Unit of Urological Robotic Surgery and Renal Transplantation, Careggi Hospital, University of Florence, Florence, Italy.
Curr Urol Rep. 2021 Oct 16;22(11):54. doi: 10.1007/s11934-021-01073-7.
The aim of this review was to summarize the evidence on the current role of cytoreductive nephrectomy (CN) in patients with metastatic renal cell carcinoma (mRCC).

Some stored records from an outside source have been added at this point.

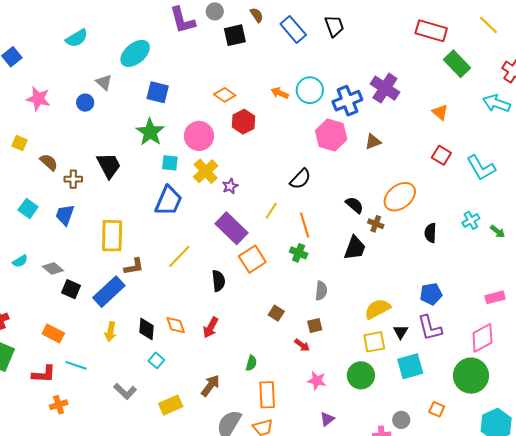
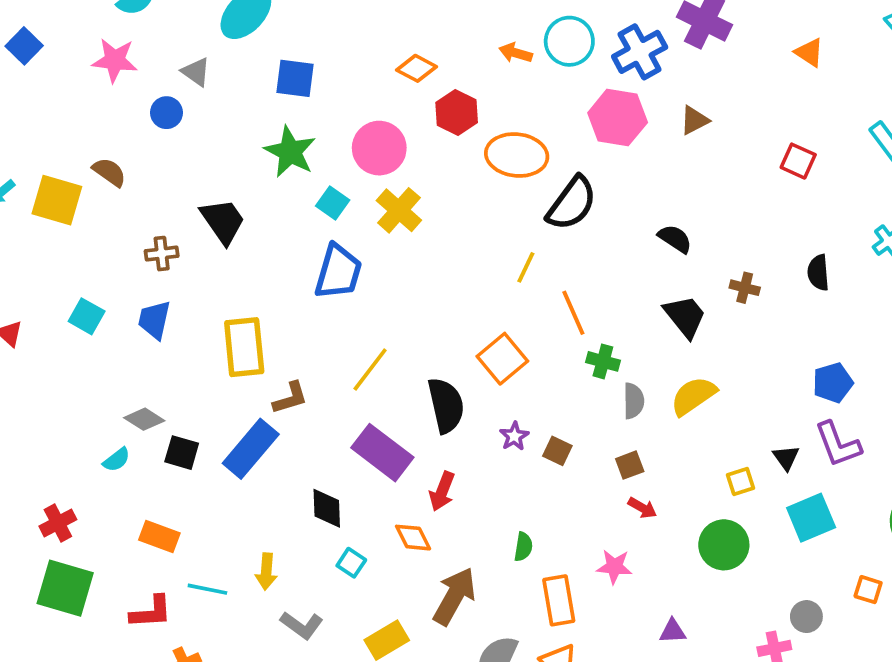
pink star: (38, 99) -> (115, 60), moved
yellow square: (20, 143) -> (57, 200), size x1.8
red square: (441, 155) -> (798, 161), moved
brown semicircle: (49, 162) -> (109, 172), moved
cyan square: (170, 163) -> (333, 203), turned 36
black semicircle: (300, 179) -> (572, 203), size x1.4
purple star: (230, 186) -> (514, 436), moved
orange ellipse: (400, 197) -> (517, 155), moved, turned 52
brown cross: (376, 224) -> (745, 288), moved
orange line: (305, 225) -> (573, 313), moved
purple rectangle: (231, 228) -> (382, 453), moved
black trapezoid: (355, 248) -> (685, 316), turned -52
green cross: (299, 253) -> (603, 361), moved
cyan semicircle: (20, 261) -> (117, 460), moved
black semicircle: (218, 281) -> (446, 405), size x1.4
yellow semicircle: (377, 309) -> (693, 396), moved
orange diamond: (176, 325) -> (413, 538), moved
yellow arrow: (110, 332) -> (266, 572), moved
yellow square: (374, 342) -> (741, 481), size x0.7
red arrow: (302, 345) -> (642, 508), moved
pink star: (317, 381) -> (614, 567), moved
brown arrow: (210, 386) -> (454, 596), size x1.4
purple triangle: (327, 419) -> (673, 631), turned 42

Since the advent of systemic targeted therapies for mRCC treatment, the role of CN has been questioned. Several retrospective observational studies demonstrated a therapeutic benefit for CN, while recent prospective randomized trials have challenged this evidence. As such, patient selection has become of paramount importance in this setting. The role of CN on mRCC treatment is still object of debate. In carefully selected patients, CN remains an important option as a component of a multimodal therapeutic approach. As systemic therapies for mRCC continue to evolve, future trials are needed to evaluate the benefits and limits of CN in the immunotherapy era, tailoring the treatment sequence and selecting the patients who are most likely to benefit from surgical interventions.

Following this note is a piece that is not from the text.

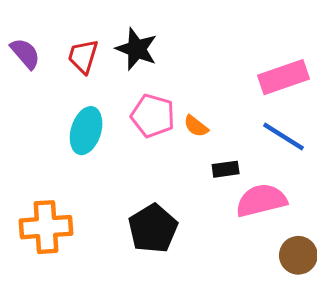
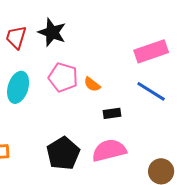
pink semicircle: (261, 200) -> (109, 150), moved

本综述旨在总结减瘤性肾切除术(CN)在转移性肾细胞癌(mRCC)患者中当前作用的相关证据。
自从出现用于mRCC治疗的全身靶向治疗以来,CN的作用受到质疑。多项回顾性观察性研究证明了CN的治疗益处,而最近的前瞻性随机试验对这一证据提出了挑战。因此,在这种情况下患者选择变得至关重要。CN在mRCC治疗中的作用仍是争论的焦点。在经过精心挑选的患者中,CN作为多模式治疗方法的一个组成部分仍然是一个重要选择。随着mRCC全身治疗的不断发展,需要未来的试验来评估在免疫治疗时代CN的益处和局限性,调整治疗顺序并选择最有可能从手术干预中获益的患者。